_Okunacak metin_.
===

Tarık Ziya Ekinci: Kürt sorunu Türkiye’de demokratikleşmenin öznesidir

img

İSTANBUL - Türkiye’nin güncel krizlerini Kürt sorununa Abdullah Öcalan’ın 2013’te yaptığı açıklama çerçevesinde bir çözüm getirilmemiş olmasına bağlayan siyasetçi Tarık Ziya Ekinci, "Kürt sorunu çözülmeden Türkiye’de ne demokrasi olur ne hukuk devleti kurulur ne de barış tesis edilebilir” dedi. 

PKK Lideri Abdullah Öcalan, 8 yıl aradan sonra geçen ay avukatları ile görüştü. 2 Mayıs’ta yapılan görüşmeden sonra Asrın Hukuk Bürosu avukatları, Öcalan ve İmralı’daki diğer 3 tutuklunun göndermiş olduğu mektubu kamuoyuyla paylaştı. Mesajında Öcalan, “toplumsal uzlaşı, demokratik siyaset, demokratik müzakere ve onurlu barış” konularına dikkat çekti. Bu görüşmenin ardından 22 Mayıs’ta da avukatlarıyla görüşme yapan Öcalan yine aynı noktalara işaret etti.
 
Öcalan’ın kamuoyu ile paylaştığı 7 maddelik deklarasyonuna ilişkin sorularımızı yanıtlayan Kürt siyasetçi-yazar Tarık Ziya Ekinci, avukatların 8 yıl boyunca müvekkilleri Öcalan ile görüştürülmemesinin hukuka aykırı olduğunu söyledi. Öcalan’ın Kürt sorununun derinlemesine bir görüşme ve içtenlikli bir müzakere ile çözülebileceğini işaret ettiğini belirten Ekinci, Türkiye’nin bugün darboğazda olmasının önemli nedenlerinden birisinin 2013’te Öcalan’ın yaptığı o açıklama çerçevesinde Kürt sorununa bir çözüm getirememiş olmasına bağladı. Öcalan’ın 2013’te demokrasiyi temenni ettiğini belirten Ekinci, Öcalan’ın mesajında Türkiye’nin barışa kavuşması, huzura kavuşması, her türlü şiddetin ortadan kalktığı demokratik bir düzen haline gelebilmesi için neler yapılması gerektiği konusunda görüşünü açıkladığına işaret etti.
 
PKK Lideri Abdullah Öcalan 8 yıl aradan sonra 2 Mayıs 2019’da avukatlarıyla görüşebildi. 8 yıl boyunca Öcalan’ın avukatlarıyla görüştürülmemesini nasıl değerlendiriyorsunuz?
 
Abdullah Öcalan’ın 8 yıl boyunca hem avukatlarıyla hem de yakınlarıyla görüştürülmemiş olmasını son derece olumsuz buluyorum. Bu hukuka, anayasaya, evrensel hukuk prensiplerine aykırı bir davranıştır. Bir insan tutuklu da olsa, mahkûm da olsa onun temel hakları vardır. Bu haklardan birisi de yakınlarıyla düzenli şekilde görüşebilmek ve avukatlarıyla görüşüp günün koşulları hakkında kendisiyle ilgili konuları onlara iletebilmesidir. Öcalan’ın 8 yıl boyunca bundan mahrum tutulması son derece yanlış bir davranıştır. Bu davranışı tasvip etmediğimi söylemek istiyorum.

===

_İstenen işlem_.
Kürt sorunu üzerine Tarık Ziya Ekinci ile yapılan söyleşiyi kaldığı yerden sürdürün. Listeye başvurmanız gerekmiyor.

_Verilen malzeme_.
===

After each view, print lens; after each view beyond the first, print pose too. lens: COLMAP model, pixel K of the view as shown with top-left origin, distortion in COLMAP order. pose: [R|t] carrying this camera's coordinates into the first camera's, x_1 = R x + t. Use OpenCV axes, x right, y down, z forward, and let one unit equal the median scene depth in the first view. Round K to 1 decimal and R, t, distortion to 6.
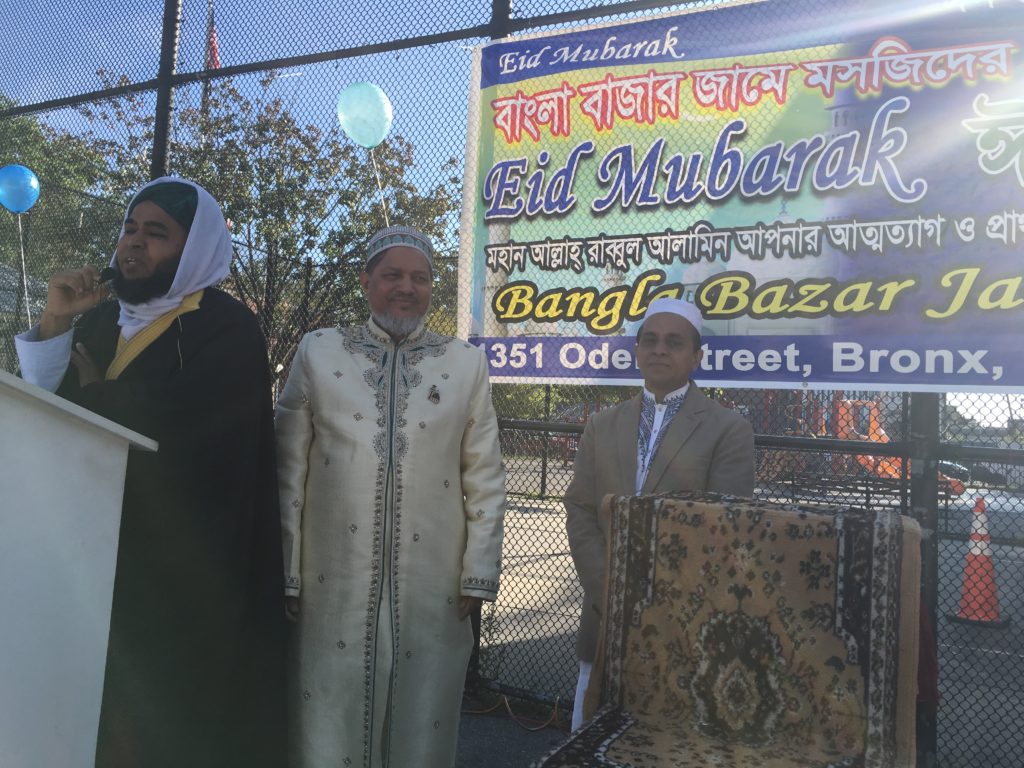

===

_Görevin yanıtı_.
 
Peki, Öcalan avukatları aracılığıyla ifade ettiği mesajları genel olarak göz önünde bulundurduğumuzda nasıl bir okuma yapmak gerekir?
 
Öcalan 2013’te yaptığı konuşmayı bugün yeniden gündeme getiriyor. Türkiye’de Kürt sorununun çözümü demokratik yoldan ve her türlü şiddet dışlanarak çözülebilinir. Buna bağlı olarak Kürt halkının istekleri ve temennileri göz önünde bulunduracak şekilde bir anlaşmanın yapılması artık zaruridir. Öcalan buna vurgu yapıyor. Kürt sorununun derinlemesine bir görüşmeyle ve içtenlikli bir müzakere ile mutlaka çözülebileceğini ifade ediyor.
 
Avukatlar Abdullah Öcalan’la 2 Mayıs’ta yaptığı görüşmeden sonra Öcalan ve yanında bulunan diğer tutukluların imzasıyla bir deklarasyon yayınladı.  Bu 7 maddelik deklarasyonun maddelerinde birisi içinden geçtiğimiz süreçte “derin bir toplumsal uzlaşmaya” ihtiyaç olduğu maddesiydi. Öcalan’ın söz ettiği “derin toplumsal uzlaşı” nedir?
 
Öcalan, “toplumsal uzlaşı” derken, 2013’te söylediklerini tekrar vurguluyor. Uzlaşmanın derin olmasının anlamı ise izlenecek olan politikanın kalıcı olmasıdır. Öcalan, bundan sonra izlenecek politikanın artık devletin temel politikası haline gelmesini arzu ediyor. Kürt sorunu Türkiye’de demokratikleşmenin öznesidir.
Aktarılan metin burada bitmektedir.